TEXT BLOCK:
I dare to believe that the luckless will get lucky someday in You. You won’t let them down: orphans won’t be orphans forever. Psalm 10:14b (the Message)
Those of you who knew me before I began blogging over here at Blogging Barefoot might remember that about this time last year, I started advocating for a sweet little HIV+ orphan named Annabell. Oh my goodness, she had the chubbiest cheeks and sweetest little smile you could imagine.
I can’t believe a year has gone by.
Last summer Annabell disappeared – that is to say, the country she lives in determined her ineligible for international adoption. She was ‘too healthy’ to make the short list of physical ailments allowed by her country to be adopted by a foreigner. At least until she turned five, at which point she would be old enough to be considered undesirable for adoption within her country. The irony of that is the fact that because she’s HIV+, she’s already ‘undesirable’. The stigma associated with HIV in her country will most likely damn her to a life in an orphanage unless a foreign family chooses to adopt her. And since the older a child gets, the less likely they’ll be adopted, that’s an option her country all but took away from her last summer.
I was unprepared for how hard that would hit me. I cried a lot. Not just for her, but for the many (and we’re talking thousands – including her little brother, who I’ve never been able to find much information on) of kids like her. Unwanted children with special needs of every imaginable kind lost in the bureaucratic red tape of their countries, never to know the love and warmth and security of a family all their own.
There’s no adequate term for how simply wrong that is.

ACTION ITEM A:
From the blog post about Annabell, list everything that the unwanted children are said never to know about a family.
ACTION ITEM B:
Reproduce word for word the passage of the blog post about Annabell, starting at "I dare to believe" and ending at "you could imagine.".

PROVIDED MATERIAL:
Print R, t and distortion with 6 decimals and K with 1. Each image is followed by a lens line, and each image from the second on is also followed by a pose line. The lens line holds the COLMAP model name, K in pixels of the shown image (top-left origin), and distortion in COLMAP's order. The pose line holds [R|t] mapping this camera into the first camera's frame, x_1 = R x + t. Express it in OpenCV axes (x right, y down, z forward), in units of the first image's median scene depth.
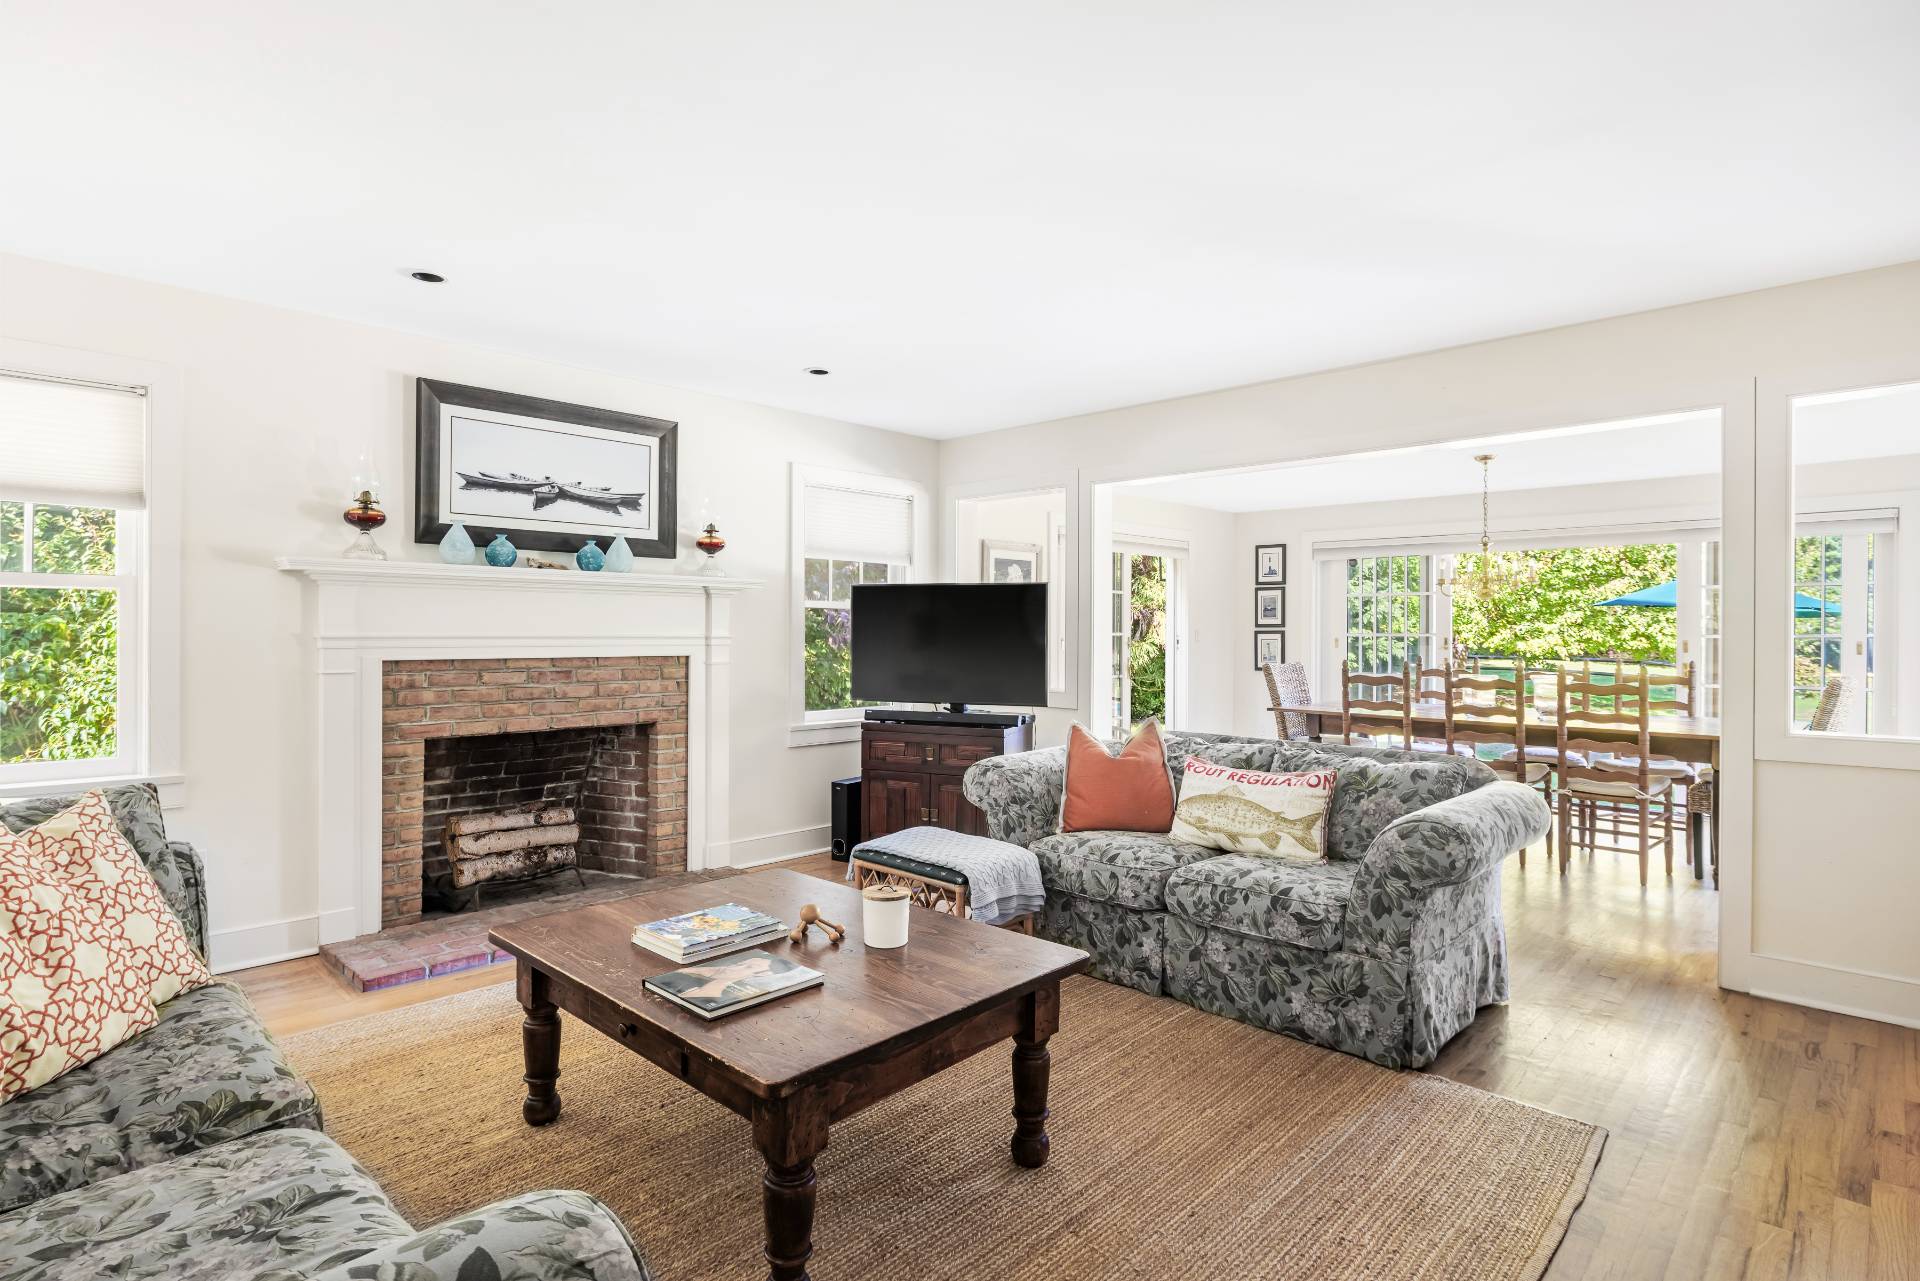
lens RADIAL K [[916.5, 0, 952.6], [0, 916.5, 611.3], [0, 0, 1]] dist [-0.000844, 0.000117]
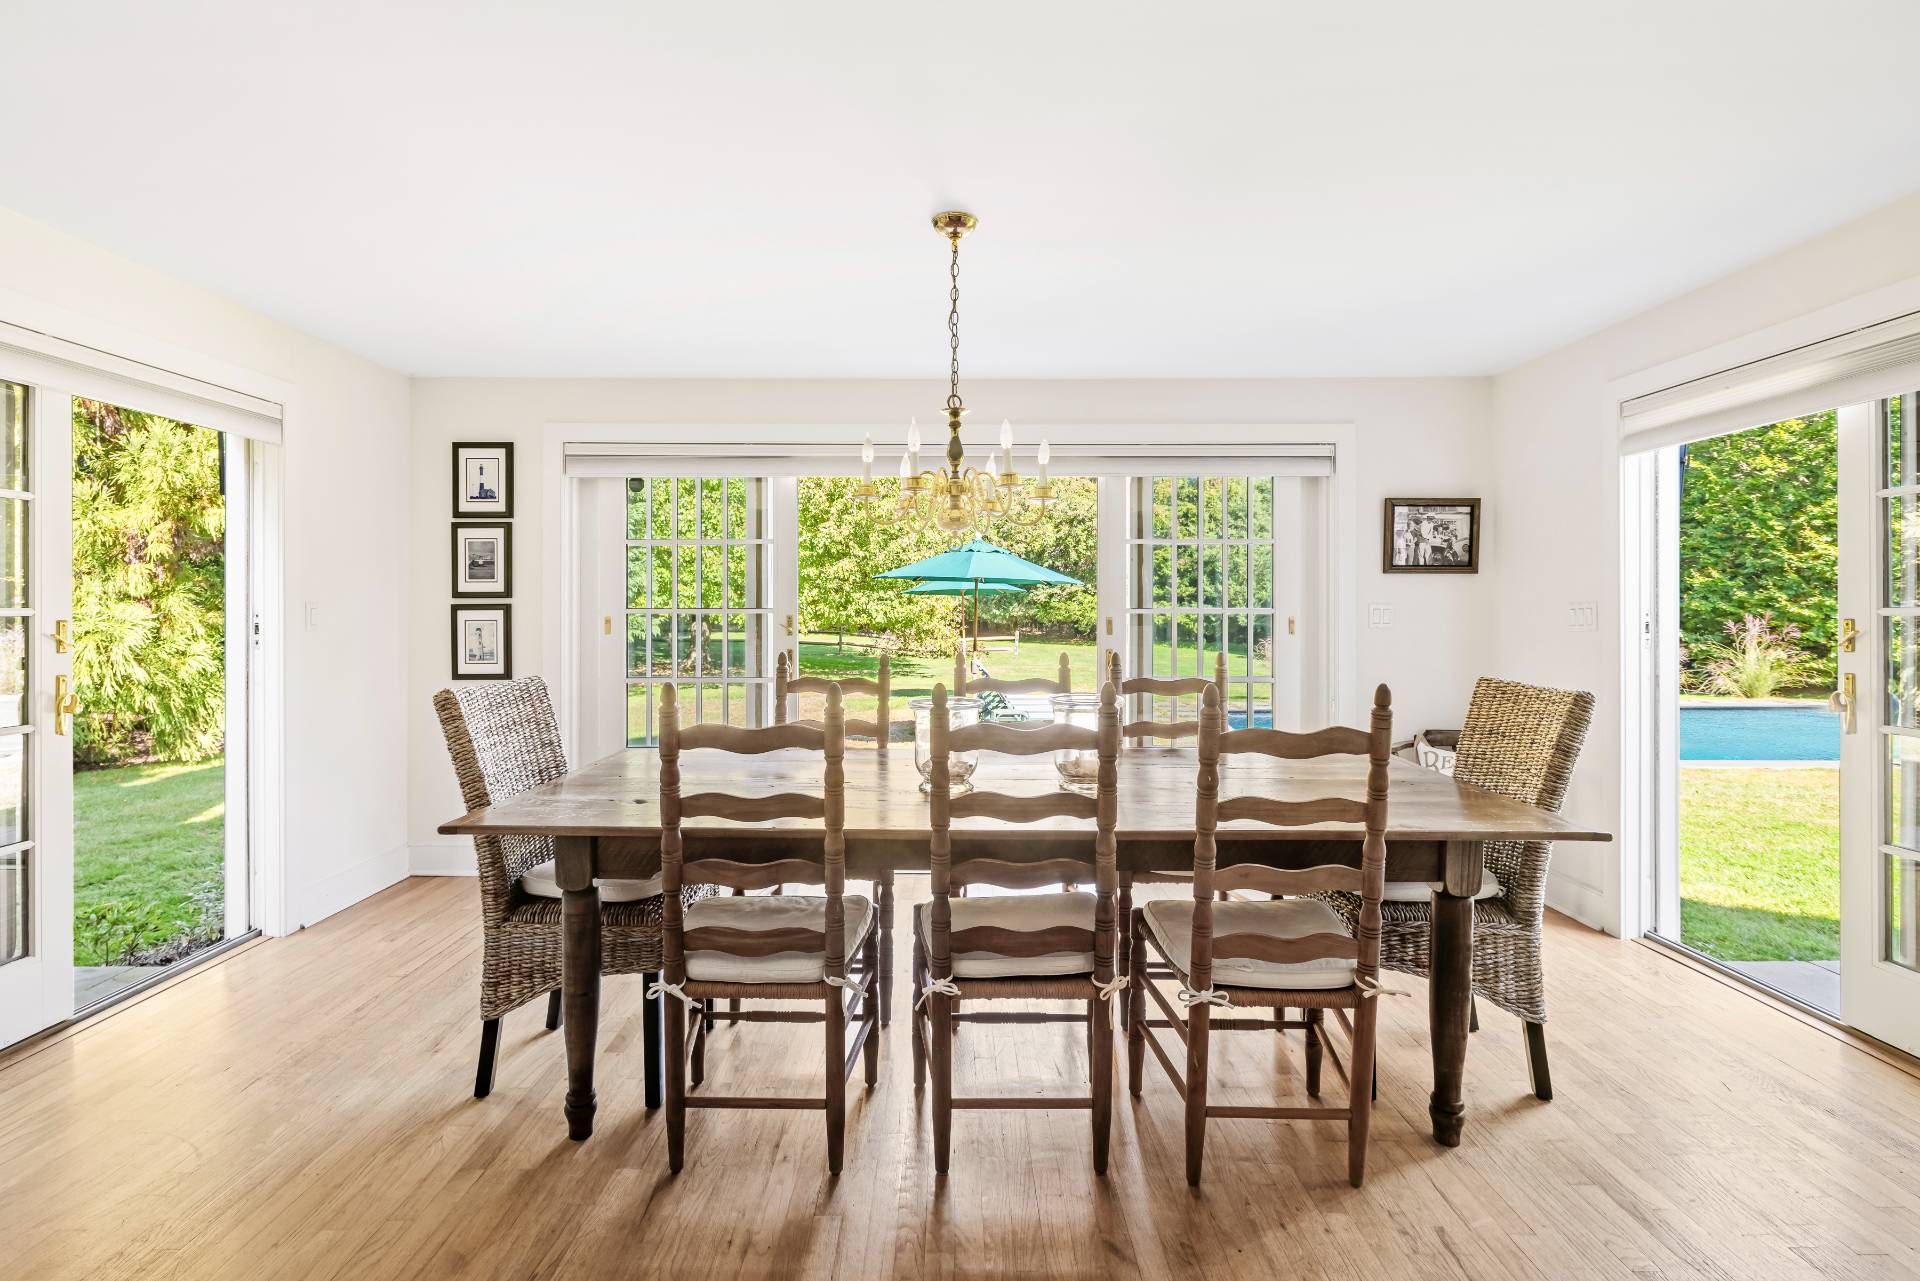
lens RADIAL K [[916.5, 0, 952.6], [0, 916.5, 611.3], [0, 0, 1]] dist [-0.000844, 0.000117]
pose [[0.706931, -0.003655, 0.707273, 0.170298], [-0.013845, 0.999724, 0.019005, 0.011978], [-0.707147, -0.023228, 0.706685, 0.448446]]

...

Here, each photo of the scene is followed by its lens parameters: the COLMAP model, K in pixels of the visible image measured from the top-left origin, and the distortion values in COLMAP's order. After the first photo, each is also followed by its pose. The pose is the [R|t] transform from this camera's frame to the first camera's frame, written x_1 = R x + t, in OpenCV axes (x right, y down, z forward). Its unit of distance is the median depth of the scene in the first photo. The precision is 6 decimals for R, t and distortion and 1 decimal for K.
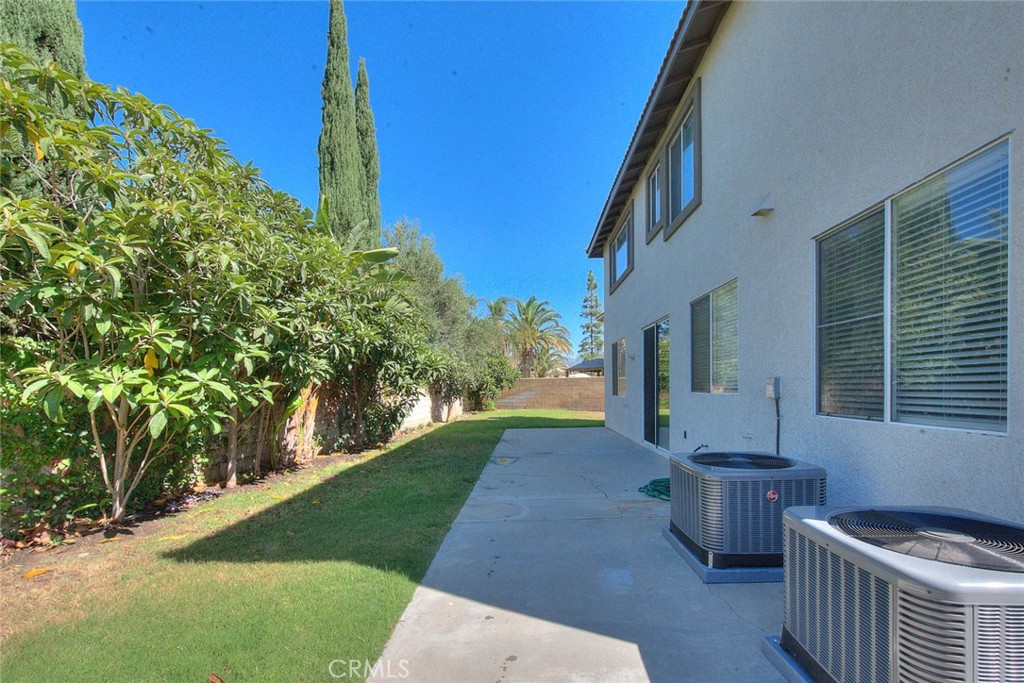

WORKED SOLUTION A:
love
warmth
security

WORKED SOLUTION B:
I dare to believe that the luckless will get lucky someday in You. You won’t let them down: orphans won’t be orphans forever. Psalm 10:14b (the Message)
Those of you who knew me before I began blogging over here at Blogging Barefoot might remember that about this time last year, I started advocating for a sweet little HIV+ orphan named Annabell. Oh my goodness, she had the chubbiest cheeks and sweetest little smile you could imagine.